WHAT THE TASK ASKS -> Once the pictures are set aside, transcribe each line of the data exactly.

Start of DATA PROVIDED

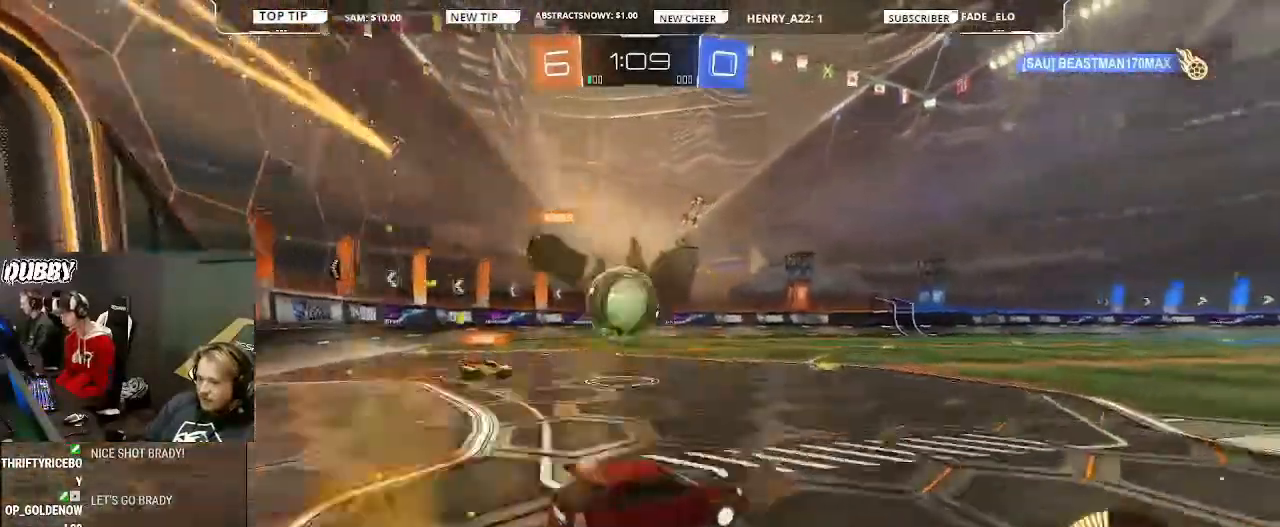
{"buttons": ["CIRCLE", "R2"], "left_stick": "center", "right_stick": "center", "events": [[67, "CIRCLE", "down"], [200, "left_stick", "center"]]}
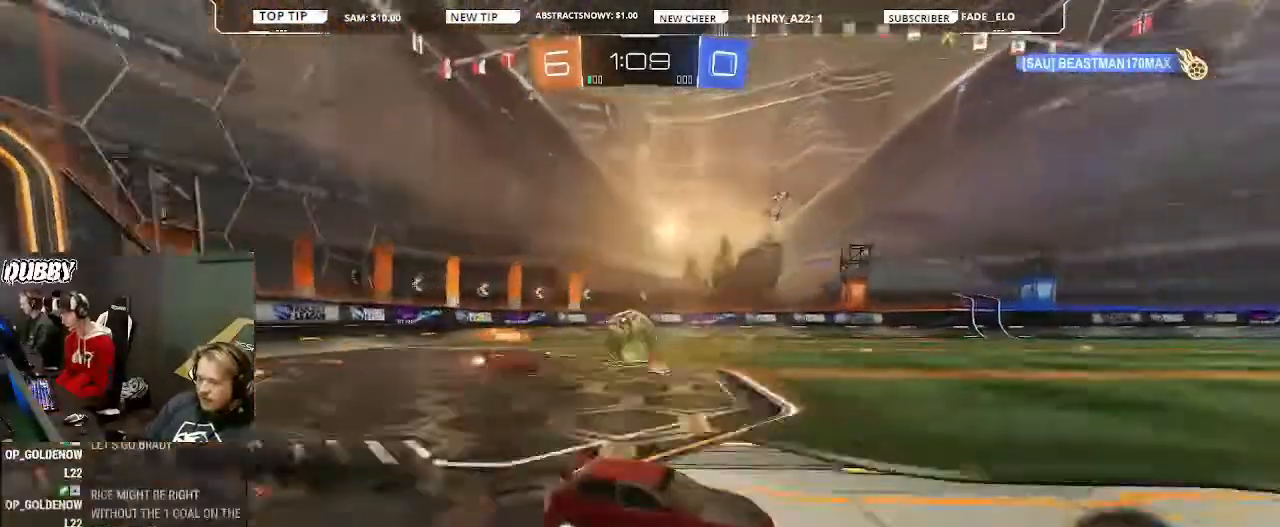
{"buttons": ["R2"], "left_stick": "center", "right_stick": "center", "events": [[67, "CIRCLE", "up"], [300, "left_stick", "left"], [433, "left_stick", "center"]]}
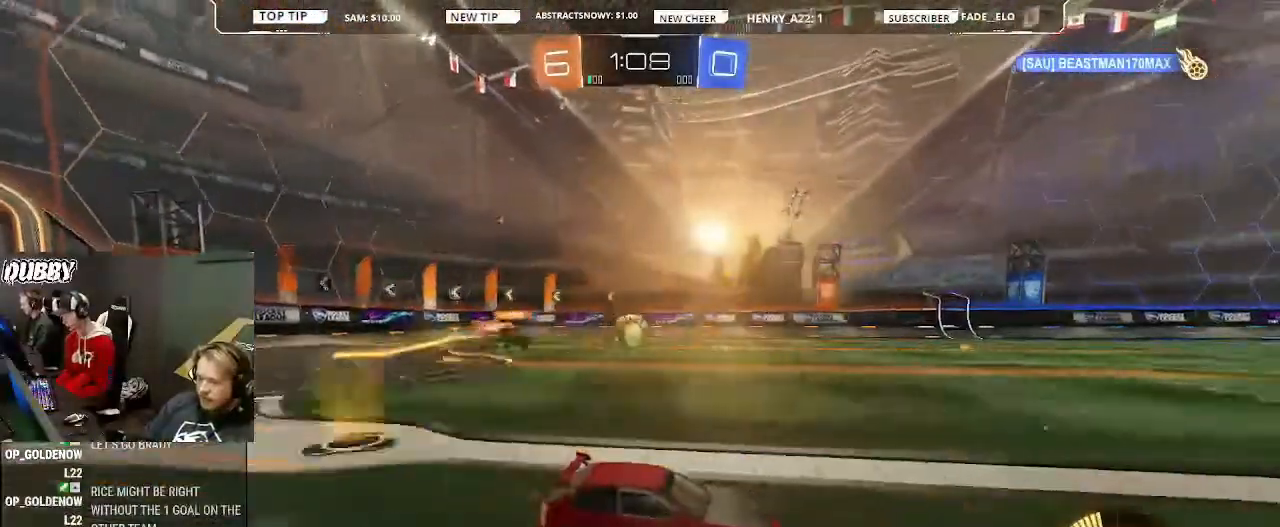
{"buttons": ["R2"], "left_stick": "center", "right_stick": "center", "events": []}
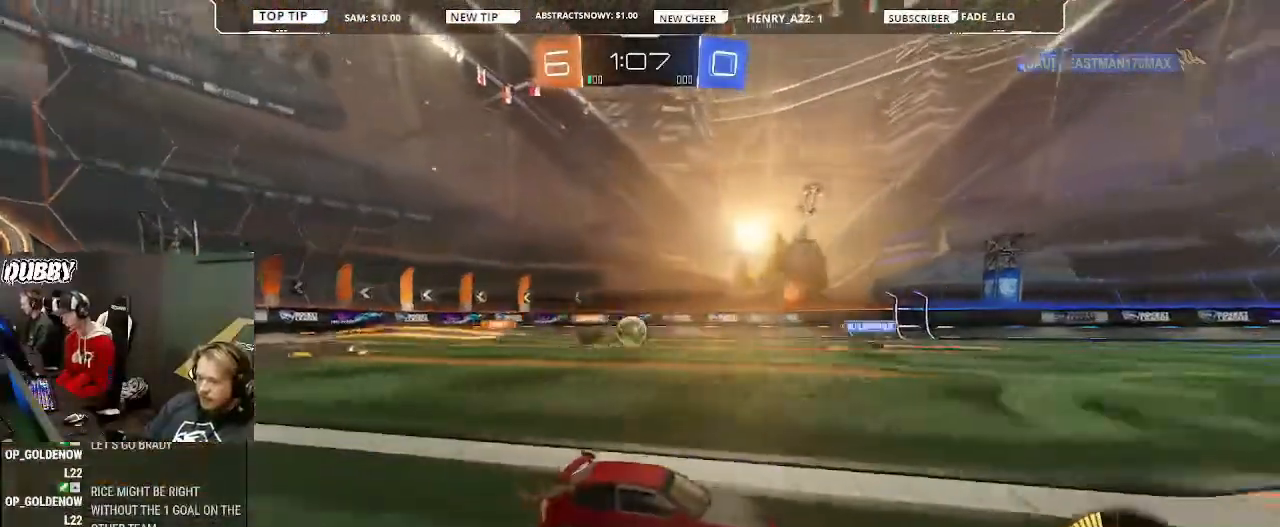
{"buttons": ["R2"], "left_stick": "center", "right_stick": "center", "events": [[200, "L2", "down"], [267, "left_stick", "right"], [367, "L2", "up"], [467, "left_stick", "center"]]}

End of DATA PROVIDED

YOUR SOLUTION ->
{"buttons": ["CIRCLE", "R2"], "left_stick": "center", "right_stick": "center", "events": [[67, "CIRCLE", "down"], [200, "left_stick", "center"]]}
{"buttons": ["R2"], "left_stick": "center", "right_stick": "center", "events": [[67, "CIRCLE", "up"], [300, "left_stick", "left"], [433, "left_stick", "center"]]}
{"buttons": ["R2"], "left_stick": "center", "right_stick": "center", "events": []}
{"buttons": ["R2"], "left_stick": "center", "right_stick": "center", "events": [[200, "L2", "down"], [267, "left_stick", "right"], [367, "L2", "up"], [467, "left_stick", "center"]]}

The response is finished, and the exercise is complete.